Archbishop of Kuala Lumpur Tan Sri Murphy Pakiam waded this week into a growing row between the 112-year-old school’s Catholic owners and the Ministry of Education (MOE) after its new principal Datin Seri Zavirah Mohd Shaari’s surprise arrival at its doorstep.

“The appointment of the principal of CBN is not only contrary to the government policy of maximum consultation but has given the impression that it is the government’s strategy to take over the mission schools in total disregard for the status, ethos and special character of mission schools, especially CBN,” Pakiam (picture) said in a statement published earlier this week in Catholic paper The Herald.

He was appealing to Education director-general Datuk Seri Abdul Ghafar Mahmud to reconsider the ministry’s decision and pick a suitably qualified person nominated by the school owners under the Infant Jesus (IJ) Sisters order.

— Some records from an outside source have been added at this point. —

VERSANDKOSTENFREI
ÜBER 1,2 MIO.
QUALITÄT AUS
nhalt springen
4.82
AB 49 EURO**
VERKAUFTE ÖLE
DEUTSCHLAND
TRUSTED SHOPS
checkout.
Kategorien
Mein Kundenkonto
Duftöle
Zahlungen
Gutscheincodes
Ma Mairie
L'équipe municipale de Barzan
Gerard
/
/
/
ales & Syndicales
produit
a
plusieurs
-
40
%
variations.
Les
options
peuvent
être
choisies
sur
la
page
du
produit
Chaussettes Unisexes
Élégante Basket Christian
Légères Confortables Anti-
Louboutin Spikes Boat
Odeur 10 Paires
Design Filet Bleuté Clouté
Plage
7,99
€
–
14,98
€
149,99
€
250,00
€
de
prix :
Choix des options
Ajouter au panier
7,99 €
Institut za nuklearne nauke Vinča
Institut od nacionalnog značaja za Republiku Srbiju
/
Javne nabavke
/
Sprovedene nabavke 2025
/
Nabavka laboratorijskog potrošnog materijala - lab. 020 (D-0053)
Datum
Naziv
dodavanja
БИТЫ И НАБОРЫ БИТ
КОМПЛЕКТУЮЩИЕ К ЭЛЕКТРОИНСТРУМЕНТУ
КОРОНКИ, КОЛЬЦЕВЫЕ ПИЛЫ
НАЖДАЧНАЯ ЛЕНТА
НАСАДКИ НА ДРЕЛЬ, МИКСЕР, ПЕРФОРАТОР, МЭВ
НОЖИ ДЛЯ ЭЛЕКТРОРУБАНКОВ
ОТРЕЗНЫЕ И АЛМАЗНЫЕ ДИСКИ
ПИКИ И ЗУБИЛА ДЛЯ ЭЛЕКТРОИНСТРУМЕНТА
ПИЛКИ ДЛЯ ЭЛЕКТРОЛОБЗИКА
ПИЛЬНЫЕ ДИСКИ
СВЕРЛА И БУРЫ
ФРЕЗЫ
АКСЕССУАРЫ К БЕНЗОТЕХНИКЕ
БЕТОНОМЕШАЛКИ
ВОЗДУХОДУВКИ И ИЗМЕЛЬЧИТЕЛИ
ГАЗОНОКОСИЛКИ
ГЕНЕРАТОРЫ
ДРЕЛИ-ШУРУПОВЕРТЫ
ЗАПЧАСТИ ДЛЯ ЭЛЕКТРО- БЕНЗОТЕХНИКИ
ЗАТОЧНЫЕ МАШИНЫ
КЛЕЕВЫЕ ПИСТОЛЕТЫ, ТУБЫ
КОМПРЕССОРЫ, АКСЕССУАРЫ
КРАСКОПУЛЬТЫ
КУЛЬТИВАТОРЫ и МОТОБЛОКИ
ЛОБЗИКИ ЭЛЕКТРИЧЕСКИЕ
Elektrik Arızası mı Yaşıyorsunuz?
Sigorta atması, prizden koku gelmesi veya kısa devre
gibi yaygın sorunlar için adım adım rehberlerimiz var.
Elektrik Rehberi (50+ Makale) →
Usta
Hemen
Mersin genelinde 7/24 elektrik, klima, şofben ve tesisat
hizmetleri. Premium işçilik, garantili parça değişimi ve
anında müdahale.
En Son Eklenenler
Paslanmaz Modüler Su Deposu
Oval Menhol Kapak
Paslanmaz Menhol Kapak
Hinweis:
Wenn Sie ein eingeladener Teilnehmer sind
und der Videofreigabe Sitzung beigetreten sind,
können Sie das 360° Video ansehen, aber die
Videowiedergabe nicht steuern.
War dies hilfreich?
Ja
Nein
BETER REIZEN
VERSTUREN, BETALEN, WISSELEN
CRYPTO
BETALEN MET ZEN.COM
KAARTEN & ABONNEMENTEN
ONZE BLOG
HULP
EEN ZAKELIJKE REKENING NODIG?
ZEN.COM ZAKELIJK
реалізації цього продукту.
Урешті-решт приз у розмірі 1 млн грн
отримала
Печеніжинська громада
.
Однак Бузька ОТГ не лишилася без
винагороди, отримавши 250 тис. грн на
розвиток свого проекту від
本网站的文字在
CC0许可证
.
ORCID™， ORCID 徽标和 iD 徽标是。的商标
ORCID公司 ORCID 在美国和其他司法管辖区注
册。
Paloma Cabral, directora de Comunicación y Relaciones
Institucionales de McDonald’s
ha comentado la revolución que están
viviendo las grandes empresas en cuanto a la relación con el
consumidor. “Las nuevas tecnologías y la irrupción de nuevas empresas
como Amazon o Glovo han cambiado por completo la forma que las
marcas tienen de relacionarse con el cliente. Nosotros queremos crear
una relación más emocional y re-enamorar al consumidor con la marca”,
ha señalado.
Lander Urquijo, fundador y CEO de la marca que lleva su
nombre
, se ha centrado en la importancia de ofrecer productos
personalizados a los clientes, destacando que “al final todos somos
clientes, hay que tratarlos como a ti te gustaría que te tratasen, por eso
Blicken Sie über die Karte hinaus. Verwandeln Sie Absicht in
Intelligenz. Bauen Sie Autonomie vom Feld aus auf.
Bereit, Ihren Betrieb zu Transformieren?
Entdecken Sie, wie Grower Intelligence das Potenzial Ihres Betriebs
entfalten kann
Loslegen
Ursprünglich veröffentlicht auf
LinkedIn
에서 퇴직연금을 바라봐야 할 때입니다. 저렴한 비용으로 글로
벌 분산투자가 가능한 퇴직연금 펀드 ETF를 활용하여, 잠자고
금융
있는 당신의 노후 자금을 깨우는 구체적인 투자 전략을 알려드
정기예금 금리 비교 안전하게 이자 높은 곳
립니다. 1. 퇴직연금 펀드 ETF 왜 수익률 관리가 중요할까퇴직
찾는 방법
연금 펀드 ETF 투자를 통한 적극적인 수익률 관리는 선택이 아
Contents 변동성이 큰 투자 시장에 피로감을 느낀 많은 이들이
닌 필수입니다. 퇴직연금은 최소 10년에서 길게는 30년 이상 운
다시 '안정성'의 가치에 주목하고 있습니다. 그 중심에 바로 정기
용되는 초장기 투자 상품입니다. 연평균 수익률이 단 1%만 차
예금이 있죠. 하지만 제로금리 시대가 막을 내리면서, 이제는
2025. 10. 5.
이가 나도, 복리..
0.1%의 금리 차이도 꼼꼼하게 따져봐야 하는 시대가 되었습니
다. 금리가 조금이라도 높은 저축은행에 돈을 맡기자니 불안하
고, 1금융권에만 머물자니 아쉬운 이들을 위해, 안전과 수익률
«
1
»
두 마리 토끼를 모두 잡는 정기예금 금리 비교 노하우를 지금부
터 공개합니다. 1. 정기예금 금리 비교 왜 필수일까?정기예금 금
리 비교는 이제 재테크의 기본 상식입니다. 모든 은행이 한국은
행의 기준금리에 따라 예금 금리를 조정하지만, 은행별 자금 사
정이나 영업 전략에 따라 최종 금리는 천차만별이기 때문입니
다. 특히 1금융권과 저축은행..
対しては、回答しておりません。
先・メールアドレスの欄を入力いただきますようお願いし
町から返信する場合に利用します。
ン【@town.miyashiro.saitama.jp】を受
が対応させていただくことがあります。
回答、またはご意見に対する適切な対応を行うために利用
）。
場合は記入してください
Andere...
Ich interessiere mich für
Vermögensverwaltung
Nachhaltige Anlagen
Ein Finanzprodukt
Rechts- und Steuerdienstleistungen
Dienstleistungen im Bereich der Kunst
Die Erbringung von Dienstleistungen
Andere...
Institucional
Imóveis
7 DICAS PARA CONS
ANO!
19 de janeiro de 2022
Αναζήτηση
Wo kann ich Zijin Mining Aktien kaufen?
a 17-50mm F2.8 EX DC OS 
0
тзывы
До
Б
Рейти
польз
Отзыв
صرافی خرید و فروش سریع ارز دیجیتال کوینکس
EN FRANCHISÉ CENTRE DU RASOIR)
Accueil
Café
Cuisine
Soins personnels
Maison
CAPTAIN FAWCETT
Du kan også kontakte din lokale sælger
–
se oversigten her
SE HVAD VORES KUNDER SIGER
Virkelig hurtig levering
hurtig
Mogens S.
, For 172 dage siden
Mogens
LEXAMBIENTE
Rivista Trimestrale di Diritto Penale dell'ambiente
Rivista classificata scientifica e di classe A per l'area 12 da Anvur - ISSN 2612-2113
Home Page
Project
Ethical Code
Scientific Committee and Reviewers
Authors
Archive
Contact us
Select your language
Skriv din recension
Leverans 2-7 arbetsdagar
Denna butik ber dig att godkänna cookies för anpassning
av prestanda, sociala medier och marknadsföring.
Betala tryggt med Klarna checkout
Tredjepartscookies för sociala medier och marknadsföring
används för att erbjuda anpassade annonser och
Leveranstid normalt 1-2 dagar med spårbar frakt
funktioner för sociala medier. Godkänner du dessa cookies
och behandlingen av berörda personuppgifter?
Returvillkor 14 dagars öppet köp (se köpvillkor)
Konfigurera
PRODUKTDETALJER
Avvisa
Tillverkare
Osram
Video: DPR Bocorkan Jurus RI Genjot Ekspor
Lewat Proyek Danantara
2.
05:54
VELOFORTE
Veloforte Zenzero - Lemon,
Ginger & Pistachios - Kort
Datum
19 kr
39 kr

The school is considered among the top convent schools in the country.

The case comes on the heels of a recent drama over the police’s extra conditions for carolling permits on two South Klang churches less than two weeks ago.

Earlier this year, right-wing Malay-Muslim groups triggered a national uproar over persistent rumours that churches are on a campaign to convert their own and pushing unfounded allegations of a secret political plot to install a Christian prime minister in the next general election.

Christians say such issues are an attempt to erode their religious rights in Muslim-majority Malaysia.

CBN, which has produced notable personalities such as Bersih 2.0 chief Datuk Ambiga Sreenevasan and former International Trade Minister Tan Sri Rafidah Aziz, is one of 60 convent schools in Malaysia, Sister Rosalind Tan told The Malaysian Insider.

Tan is the mother provincial of the IJ Sisters and the person in charge of the order’s administration in the country.